At EDD, we believe that selecting a proper hand drying option that creates less environmental impact is an essential responsible practice for both the building owner and designer. In this blog post, we’ll explore how a hand dryer is the preferred sustainable option.

Why are paper towel dispensers the less favorable choice? To calculate the environmental impact of paper towels, one must look at its full life cycle: starting from how the trees are harvested and transported, the amount of chemicals involved in the manufacturing process, to how the waste is managed and disposed. Each process creates a considerable number of harmful pollutants that can be emitted into the environment.

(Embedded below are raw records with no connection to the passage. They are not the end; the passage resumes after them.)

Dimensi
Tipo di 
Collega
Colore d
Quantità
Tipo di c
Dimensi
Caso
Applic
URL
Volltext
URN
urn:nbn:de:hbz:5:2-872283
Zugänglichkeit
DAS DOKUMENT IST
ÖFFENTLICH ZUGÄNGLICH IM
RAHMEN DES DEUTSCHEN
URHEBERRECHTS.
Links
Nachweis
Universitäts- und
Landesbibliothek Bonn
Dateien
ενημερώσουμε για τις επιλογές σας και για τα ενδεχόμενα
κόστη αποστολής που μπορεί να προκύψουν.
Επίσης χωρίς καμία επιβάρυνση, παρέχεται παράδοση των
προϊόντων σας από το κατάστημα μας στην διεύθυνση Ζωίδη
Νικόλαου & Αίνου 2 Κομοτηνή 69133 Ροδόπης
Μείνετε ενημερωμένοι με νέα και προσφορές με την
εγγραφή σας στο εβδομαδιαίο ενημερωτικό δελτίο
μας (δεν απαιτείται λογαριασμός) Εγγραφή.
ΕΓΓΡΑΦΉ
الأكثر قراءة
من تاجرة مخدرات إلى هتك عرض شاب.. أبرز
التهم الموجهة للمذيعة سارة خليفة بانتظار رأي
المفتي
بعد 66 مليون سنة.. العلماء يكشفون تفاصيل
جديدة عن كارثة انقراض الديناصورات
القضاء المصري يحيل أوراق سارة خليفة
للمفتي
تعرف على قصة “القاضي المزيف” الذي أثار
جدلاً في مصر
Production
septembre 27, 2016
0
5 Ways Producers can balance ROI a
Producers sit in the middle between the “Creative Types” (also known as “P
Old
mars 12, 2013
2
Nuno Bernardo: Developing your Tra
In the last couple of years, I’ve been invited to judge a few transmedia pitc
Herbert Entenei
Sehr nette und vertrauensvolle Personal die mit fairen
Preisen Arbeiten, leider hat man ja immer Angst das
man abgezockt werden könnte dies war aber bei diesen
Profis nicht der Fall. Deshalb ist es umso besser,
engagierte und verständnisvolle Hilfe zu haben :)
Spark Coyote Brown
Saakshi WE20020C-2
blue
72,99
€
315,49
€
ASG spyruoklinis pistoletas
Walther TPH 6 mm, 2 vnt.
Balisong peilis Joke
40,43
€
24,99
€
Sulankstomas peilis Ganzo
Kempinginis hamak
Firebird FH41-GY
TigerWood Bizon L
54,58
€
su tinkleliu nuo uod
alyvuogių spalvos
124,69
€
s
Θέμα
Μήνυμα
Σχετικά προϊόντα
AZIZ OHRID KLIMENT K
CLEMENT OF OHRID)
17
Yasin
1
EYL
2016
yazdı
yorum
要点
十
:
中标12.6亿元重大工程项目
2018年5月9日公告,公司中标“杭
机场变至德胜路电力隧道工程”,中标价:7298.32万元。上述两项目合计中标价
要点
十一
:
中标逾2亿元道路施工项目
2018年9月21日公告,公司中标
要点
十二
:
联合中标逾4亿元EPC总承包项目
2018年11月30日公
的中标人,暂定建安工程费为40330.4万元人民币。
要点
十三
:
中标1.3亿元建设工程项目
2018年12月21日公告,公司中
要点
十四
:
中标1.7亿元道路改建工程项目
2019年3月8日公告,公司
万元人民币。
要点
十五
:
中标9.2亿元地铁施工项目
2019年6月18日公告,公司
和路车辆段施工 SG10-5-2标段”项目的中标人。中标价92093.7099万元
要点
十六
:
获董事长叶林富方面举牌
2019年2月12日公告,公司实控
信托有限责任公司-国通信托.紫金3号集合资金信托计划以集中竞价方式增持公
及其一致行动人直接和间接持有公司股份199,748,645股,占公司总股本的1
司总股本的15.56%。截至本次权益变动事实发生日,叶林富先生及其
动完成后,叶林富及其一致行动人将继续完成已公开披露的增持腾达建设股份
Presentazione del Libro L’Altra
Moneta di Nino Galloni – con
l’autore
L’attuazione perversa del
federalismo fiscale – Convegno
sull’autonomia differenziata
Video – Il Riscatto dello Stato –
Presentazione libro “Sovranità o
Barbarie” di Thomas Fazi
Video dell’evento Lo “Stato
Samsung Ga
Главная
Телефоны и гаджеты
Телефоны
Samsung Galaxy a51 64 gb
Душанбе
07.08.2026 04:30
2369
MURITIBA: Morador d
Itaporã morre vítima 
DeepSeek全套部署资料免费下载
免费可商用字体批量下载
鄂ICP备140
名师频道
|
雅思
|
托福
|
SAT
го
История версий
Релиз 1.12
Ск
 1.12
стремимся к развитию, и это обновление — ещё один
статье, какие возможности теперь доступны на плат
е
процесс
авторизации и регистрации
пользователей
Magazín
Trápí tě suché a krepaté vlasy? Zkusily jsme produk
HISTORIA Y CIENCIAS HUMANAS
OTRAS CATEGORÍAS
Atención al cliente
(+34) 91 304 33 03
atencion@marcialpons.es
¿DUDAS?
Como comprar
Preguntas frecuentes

Comparatively, hand dryers last a long time and are only replaced about every 10 years.

According to the Office of Business and Economic Development at Sarasota County, Florida, to make one ton of paper towels, 17 trees need to be cut down and 20,000 gallons of water get polluted in the process. An average person uses 2,400 to 3,000 paper towels at work per year and there are over 3,000 tons of paper towel waste produced per day in the U.S. alone.

Aside from the environmental setbacks of using paper towels, there are also other cons to the consumer from using paper towel dispensers. Restroom users can be messy when disposing used paper towels. Paper towels are often left on the ground and around trash cans, increasing maintenance work and requiring more cleaning chemicals, which also means more plastic bottles disposed in the landfill.

There are many different hand dryers available in the market. Most of them are warm-air hand dryers that take up to 20+ seconds and 2400 watts of power to thoroughly dry hands through evaporation. Additionally, conventional warm-air hand dryers take unfiltered restroom air, warm it, and blow it right back into the user’s hands. Rubbing hands together under the warm air dryer risks spreading more bacteria around and defeats the purpose of washing hands.

To reduce energy consumption and select a hand dryer that is hygienic, one of EDD’s recommendations is Dyson’s Air Knife technology hand dryers. It uses a HEPA filter that captures 99.97% of particles, including bacteria and viruses. Speed-wise, wet hands can be dried in as little as 10-14 seconds since the technology literally blows the water off hands with concentrated, unheated air. It costs $19/year to operate the Dyson Airblade model in Eco mode, as it only consumes 650W of power, while paper towels can cost as much as $2,190 annually.

The bottom line is that using high-speed, cool-air hand dryers is the more sustainable choice than paper towel dispensers. Our seemingly small daily behaviors add up and affect the environment for better or worse. We, as designers, can contribute to sustainability by advocating our clients to select efficient and Earth-friendly hand drying solutions for their restrooms. EDD can help your company take the next steps to become more sustainable in the workplace. Let’s do this…one building at a time.